One of the rare futures reports I've seen (most studies cover stocks) said something like: most traders get hurt fast and quit after just a few trades (over 90%). Of those that don't quit quickly, about 2/3rds lose money to 1/3rd who win. I don't remember the details but that was the gist of it. Google can find it. But, before you get too excited about 1/3rd of them being winners, there is a power law in effect. In other words, the majority of the winners didn't hardly win anything. That finding is consistent with what "The Poker Face of Wall Street" book contends, and it matches the distribution of poker winners as well. Most long-time players just kinda hang in there, barely subsisting or dying the famous death of a thousand cuts.

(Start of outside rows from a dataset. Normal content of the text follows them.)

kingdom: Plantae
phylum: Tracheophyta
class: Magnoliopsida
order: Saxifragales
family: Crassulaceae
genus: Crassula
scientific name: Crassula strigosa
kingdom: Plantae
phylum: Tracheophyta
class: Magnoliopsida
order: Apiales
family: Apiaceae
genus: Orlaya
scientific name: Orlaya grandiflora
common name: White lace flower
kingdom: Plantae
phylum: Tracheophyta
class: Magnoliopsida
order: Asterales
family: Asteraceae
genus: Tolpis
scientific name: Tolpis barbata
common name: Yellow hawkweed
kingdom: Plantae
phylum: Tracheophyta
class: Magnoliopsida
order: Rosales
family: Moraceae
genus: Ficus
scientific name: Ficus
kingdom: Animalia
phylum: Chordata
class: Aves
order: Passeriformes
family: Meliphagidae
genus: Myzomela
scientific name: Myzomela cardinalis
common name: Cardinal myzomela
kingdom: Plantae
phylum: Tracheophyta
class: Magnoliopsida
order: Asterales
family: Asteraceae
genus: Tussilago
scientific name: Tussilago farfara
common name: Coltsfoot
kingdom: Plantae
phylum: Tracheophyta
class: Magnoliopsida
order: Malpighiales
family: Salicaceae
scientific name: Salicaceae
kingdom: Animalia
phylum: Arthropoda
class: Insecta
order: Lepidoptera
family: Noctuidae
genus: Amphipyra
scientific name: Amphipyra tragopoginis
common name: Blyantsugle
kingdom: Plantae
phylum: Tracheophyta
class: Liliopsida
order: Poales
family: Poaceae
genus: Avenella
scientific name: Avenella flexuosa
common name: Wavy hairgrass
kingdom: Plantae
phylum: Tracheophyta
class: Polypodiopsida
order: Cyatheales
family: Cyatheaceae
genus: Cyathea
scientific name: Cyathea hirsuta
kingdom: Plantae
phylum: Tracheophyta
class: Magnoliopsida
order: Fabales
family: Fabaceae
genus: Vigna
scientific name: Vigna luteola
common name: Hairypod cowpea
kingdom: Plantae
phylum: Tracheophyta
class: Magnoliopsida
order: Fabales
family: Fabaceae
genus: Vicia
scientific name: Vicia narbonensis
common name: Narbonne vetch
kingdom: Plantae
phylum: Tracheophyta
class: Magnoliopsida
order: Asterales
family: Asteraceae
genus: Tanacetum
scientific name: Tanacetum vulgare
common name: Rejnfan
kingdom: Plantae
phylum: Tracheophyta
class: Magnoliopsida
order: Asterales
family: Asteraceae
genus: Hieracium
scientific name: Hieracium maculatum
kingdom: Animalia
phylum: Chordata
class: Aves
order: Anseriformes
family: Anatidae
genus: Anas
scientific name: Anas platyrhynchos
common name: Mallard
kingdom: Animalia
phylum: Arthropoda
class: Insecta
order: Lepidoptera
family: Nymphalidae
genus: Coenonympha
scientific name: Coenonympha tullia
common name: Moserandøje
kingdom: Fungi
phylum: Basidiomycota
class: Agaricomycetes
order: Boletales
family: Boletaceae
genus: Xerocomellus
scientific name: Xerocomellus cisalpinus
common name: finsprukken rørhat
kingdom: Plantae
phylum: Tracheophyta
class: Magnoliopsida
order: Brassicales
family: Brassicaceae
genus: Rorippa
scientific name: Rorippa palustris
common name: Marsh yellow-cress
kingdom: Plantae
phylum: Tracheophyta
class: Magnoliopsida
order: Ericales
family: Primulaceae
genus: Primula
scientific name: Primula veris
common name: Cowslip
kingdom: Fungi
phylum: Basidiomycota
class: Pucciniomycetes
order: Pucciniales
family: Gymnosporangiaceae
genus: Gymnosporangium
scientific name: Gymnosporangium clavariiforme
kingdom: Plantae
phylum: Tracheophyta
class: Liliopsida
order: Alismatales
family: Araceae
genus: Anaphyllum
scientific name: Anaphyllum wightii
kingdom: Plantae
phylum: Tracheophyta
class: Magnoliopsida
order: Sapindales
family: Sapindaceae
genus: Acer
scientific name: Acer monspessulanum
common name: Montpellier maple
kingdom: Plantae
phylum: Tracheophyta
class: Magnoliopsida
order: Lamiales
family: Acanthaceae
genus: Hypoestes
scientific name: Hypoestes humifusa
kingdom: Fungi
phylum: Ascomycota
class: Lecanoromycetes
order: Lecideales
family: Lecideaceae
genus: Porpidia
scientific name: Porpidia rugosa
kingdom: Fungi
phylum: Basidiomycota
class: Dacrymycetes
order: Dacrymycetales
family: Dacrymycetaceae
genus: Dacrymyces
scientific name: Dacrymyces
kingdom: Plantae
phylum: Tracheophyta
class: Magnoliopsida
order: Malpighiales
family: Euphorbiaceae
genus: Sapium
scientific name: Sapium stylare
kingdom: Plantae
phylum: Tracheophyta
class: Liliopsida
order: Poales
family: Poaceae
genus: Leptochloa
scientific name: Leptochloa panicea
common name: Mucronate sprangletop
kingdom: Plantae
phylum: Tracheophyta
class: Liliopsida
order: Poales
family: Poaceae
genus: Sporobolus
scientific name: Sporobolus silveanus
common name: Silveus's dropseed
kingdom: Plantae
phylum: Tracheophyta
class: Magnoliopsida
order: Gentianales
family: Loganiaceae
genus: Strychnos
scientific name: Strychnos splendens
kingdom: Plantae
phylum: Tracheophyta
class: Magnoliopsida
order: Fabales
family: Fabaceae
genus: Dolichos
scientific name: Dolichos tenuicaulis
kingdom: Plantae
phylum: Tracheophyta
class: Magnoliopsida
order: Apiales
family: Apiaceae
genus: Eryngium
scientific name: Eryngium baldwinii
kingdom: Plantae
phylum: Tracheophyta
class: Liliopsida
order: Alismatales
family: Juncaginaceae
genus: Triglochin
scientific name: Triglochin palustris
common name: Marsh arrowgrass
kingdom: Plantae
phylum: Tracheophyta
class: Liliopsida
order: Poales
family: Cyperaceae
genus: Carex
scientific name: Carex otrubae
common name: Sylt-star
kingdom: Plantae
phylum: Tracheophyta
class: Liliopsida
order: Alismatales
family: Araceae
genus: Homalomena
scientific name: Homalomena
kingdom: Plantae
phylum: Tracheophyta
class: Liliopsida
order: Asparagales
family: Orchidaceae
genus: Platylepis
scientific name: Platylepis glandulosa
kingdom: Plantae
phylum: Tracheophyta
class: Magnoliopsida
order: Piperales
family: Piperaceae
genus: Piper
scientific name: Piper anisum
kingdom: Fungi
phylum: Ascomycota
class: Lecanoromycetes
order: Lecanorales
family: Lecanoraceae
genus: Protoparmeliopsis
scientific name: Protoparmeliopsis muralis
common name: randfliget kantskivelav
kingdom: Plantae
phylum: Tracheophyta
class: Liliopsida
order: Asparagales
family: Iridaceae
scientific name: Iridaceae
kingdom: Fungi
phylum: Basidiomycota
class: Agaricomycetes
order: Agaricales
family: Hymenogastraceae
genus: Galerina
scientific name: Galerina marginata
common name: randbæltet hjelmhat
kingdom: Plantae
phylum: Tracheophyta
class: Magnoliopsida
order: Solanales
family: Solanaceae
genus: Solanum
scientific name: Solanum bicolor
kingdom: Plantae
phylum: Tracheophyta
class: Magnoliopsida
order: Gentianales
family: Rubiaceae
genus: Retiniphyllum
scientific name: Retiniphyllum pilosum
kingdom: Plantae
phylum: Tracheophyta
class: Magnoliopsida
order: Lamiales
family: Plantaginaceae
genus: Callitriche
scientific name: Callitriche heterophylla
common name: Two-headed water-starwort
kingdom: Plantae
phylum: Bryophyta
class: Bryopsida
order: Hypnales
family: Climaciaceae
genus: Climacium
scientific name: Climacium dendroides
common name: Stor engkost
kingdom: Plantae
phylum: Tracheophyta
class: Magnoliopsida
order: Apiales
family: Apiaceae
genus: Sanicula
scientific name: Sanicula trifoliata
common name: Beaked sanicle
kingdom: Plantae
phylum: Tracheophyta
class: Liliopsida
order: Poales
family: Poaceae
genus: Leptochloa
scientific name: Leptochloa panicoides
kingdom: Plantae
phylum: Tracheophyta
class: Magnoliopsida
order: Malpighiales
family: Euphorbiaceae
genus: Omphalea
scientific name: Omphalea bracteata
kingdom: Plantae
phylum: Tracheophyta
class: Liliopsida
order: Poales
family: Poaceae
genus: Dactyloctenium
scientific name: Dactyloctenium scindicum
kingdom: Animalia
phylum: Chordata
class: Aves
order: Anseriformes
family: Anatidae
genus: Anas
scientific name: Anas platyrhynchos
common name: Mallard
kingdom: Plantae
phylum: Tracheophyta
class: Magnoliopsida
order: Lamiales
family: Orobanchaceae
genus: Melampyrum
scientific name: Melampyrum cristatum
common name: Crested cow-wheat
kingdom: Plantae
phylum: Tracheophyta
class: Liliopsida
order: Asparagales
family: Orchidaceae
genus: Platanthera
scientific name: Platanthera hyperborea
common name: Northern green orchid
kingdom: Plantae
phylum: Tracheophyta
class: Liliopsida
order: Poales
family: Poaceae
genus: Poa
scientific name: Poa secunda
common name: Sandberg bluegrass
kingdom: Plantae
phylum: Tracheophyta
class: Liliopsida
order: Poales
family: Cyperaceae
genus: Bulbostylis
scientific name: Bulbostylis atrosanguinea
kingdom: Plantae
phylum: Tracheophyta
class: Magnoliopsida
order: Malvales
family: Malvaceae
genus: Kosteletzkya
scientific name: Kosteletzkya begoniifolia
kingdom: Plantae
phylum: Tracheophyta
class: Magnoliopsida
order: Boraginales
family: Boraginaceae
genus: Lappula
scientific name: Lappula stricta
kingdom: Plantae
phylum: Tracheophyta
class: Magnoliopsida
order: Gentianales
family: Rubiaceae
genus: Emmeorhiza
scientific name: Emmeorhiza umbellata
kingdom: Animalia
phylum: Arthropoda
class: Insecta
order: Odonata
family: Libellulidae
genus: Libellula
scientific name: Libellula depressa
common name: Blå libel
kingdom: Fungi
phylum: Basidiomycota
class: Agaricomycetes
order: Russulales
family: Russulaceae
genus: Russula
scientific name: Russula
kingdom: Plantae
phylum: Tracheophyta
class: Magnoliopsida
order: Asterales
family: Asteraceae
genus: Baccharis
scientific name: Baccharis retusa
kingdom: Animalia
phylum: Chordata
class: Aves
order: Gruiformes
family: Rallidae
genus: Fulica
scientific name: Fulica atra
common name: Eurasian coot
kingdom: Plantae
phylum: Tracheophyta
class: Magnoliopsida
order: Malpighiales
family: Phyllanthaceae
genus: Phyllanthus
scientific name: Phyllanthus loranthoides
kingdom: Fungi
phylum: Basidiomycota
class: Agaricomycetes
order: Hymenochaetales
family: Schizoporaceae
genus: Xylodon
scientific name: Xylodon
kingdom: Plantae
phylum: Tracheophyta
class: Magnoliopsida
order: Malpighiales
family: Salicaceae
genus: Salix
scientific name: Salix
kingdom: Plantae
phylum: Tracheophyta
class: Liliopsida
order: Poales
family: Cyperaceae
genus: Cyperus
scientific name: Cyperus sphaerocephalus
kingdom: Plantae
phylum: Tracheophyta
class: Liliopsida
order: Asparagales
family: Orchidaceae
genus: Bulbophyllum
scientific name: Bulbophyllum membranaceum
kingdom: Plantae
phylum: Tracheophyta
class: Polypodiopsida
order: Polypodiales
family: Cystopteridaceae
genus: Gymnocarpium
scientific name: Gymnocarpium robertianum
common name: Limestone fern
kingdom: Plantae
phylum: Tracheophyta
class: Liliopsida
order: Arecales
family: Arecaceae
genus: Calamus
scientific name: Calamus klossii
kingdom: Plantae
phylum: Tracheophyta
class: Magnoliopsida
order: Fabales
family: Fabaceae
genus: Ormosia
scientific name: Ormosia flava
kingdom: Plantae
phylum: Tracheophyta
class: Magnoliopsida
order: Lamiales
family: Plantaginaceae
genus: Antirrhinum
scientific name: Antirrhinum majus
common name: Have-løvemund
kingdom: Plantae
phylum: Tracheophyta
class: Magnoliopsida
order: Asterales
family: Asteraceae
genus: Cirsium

That might be true ...... I personally know one trader that trades since 10 years and makes a living only by trading ..... so I think that if you are really motivated but also talented .... you can still make a living .....
Do not be discouraged however .... I am currently applying trading techniques to manage my portfolio(Stocks and FX) (coupled with fundamental analysis) and these work great ! maybe many get killed beause they use a much to short time frame ......
You know what you know but you do not know what you do not know.
You do not see things how they are, you see things how you are.
In life you do what you want but you do not want what you want.
There are studies on these topics which can give you a ballpark estimate.
In (1) they found that 70% of the studied day traders lost money during 1997-1998. Only 10% of the studied population traded in a way so that the risk of ruin wasn't 100%.
In (2) they found that approx. 80% of the US day traders wasn't profitable.
In (3) they studied the day traders in Taiwan and found that more than 80% lost money, but that there still was clear evidence of a small unit of day traders that was continuously profitable.
In (4) they studied Finnish day traders and found that only 30% had solid profits, i.e. 70% lost money in the end.
So, as Mike said, it is not hard to imagine that the number 90%-95% could be correct, but the real distribution is probably more like 70%-95%, depending on how the market microstructure for the security in question is at that time.
(1): SHELLENBERGER, 1999, Report of the day trading project group.
(2): JORDAN och DILTZ, 2003, The profitability of day traders
(3): BARBER, 2005, Do individual day traders make money? Evidence from Taiwan
(4): LINNAINMAA, 2005, The individual day trader
The following user says Thank You to Jovis for this post:
You have don very nice points.The technical approach to a stock trading strategy is based purely on price action. A technical trader is not influenced by any factors of the security which are not reflected in the price action of the security.Any trading strategy starts with a universe of securities from which you can make your selection.I have never tried to pass a value from one indicator to another indicator.